Required action >> Render the stretch of items from the very start through the line containing "30: (849, 364)", that line included, as a Markdown table with the columns Row and Line, numbering each line and leaving out blank lines.

Provided data below:

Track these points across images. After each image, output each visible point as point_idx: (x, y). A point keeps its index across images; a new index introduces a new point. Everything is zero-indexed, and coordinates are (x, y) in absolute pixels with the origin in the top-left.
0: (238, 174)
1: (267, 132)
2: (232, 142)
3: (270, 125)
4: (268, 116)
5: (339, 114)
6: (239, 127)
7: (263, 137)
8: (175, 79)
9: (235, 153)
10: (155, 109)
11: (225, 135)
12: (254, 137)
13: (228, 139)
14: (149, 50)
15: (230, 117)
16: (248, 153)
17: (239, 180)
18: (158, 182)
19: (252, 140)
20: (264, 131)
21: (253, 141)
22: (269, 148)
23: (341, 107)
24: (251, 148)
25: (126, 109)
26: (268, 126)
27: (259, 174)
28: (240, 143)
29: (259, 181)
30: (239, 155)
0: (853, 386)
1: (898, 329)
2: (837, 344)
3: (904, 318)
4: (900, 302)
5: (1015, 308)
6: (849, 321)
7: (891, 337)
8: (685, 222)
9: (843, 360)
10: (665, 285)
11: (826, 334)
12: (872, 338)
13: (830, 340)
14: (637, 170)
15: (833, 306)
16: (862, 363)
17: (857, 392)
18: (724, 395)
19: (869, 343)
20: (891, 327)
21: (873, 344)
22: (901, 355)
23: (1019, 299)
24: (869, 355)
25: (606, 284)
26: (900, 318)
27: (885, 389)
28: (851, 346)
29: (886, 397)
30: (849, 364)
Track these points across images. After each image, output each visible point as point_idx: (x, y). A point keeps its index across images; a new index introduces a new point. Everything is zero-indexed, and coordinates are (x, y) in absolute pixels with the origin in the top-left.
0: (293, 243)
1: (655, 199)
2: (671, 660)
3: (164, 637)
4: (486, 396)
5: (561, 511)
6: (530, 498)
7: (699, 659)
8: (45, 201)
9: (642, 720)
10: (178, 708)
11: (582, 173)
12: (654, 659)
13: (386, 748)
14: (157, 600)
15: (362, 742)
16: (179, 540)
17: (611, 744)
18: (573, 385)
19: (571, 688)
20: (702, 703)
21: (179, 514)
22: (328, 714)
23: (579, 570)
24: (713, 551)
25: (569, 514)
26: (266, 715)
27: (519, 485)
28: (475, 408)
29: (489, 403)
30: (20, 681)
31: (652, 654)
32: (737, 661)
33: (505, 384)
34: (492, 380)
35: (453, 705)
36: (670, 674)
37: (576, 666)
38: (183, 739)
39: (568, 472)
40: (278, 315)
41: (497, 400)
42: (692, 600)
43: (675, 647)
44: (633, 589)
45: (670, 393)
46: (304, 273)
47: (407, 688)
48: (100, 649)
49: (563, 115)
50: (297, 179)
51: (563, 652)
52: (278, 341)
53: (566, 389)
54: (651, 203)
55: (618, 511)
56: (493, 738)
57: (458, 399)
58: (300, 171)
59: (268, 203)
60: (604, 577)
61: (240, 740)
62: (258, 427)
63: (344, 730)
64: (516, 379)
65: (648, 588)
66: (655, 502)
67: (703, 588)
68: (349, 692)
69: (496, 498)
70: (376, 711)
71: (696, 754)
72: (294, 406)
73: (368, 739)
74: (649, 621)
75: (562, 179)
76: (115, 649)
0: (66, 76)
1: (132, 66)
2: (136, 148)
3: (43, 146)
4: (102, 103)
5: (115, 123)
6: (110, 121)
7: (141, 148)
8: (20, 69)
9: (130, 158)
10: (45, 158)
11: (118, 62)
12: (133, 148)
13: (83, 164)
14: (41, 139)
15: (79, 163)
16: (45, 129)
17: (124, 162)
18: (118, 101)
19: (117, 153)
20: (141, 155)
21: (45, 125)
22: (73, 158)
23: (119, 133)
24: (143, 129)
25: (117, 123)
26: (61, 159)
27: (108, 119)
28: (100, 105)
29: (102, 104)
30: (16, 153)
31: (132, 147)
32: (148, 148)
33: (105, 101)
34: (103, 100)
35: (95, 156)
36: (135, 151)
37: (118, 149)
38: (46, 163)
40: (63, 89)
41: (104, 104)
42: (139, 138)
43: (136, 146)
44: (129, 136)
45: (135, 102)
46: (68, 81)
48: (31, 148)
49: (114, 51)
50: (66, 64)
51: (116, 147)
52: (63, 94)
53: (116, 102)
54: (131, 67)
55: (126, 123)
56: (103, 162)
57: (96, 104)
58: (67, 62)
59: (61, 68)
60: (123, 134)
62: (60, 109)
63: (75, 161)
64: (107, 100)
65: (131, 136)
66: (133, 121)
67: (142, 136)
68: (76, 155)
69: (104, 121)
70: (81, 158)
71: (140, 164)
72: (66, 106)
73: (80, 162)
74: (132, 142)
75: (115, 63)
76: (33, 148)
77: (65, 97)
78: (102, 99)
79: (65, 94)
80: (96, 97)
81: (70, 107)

End of Provided data.

Solved exercise >>
| Row | Line |
|---|---|
| 1 | Track these points across images. After each image, output each visible point as point_idx: (x, y). A point keeps its index across images; a new index introduces a new point. Everything is zero-indexed, and coordinates are (x, y) in absolute pixels with the origin in the top-left. |
| 2 | 0: (238, 174) |
| 3 | 1: (267, 132) |
| 4 | 2: (232, 142) |
| 5 | 3: (270, 125) |
| 6 | 4: (268, 116) |
| 7 | 5: (339, 114) |
| 8 | 6: (239, 127) |
| 9 | 7: (263, 137) |
| 10 | 8: (175, 79) |
| 11 | 9: (235, 153) |
| 12 | 10: (155, 109) |
| 13 | 11: (225, 135) |
| 14 | 12: (254, 137) |
| 15 | 13: (228, 139) |
| 16 | 14: (149, 50) |
| 17 | 15: (230, 117) |
| 18 | 16: (248, 153) |
| 19 | 17: (239, 180) |
| 20 | 18: (158, 182) |
| 21 | 19: (252, 140) |
| 22 | 20: (264, 131) |
| 23 | 21: (253, 141) |
| 24 | 22: (269, 148) |
| 25 | 23: (341, 107) |
| 26 | 24: (251, 148) |
| 27 | 25: (126, 109) |
| 28 | 26: (268, 126) |
| 29 | 27: (259, 174) |
| 30 | 28: (240, 143) |
| 31 | 29: (259, 181) |
| 32 | 30: (239, 155) |
| 33 | 0: (853, 386) |
| 34 | 1: (898, 329) |
| 35 | 2: (837, 344) |
| 36 | 3: (904, 318) |
| 37 | 4: (900, 302) |
| 38 | 5: (1015, 308) |
| 39 | 6: (849, 321) |
| 40 | 7: (891, 337) |
| 41 | 8: (685, 222) |
| 42 | 9: (843, 360) |
| 43 | 10: (665, 285) |
| 44 | 11: (826, 334) |
| 45 | 12: (872, 338) |
| 46 | 13: (830, 340) |
| 47 | 14: (637, 170) |
| 48 | 15: (833, 306) |
| 49 | 16: (862, 363) |
| 50 | 17: (857, 392) |
| 51 | 18: (724, 395) |
| 52 | 19: (869, 343) |
| 53 | 20: (891, 327) |
| 54 | 21: (873, 344) |
| 55 | 22: (901, 355) |
| 56 | 23: (1019, 299) |
| 57 | 24: (869, 355) |
| 58 | 25: (606, 284) |
| 59 | 26: (900, 318) |
| 60 | 27: (885, 389) |
| 61 | 28: (851, 346) |
| 62 | 29: (886, 397) |
| 63 | 30: (849, 364) |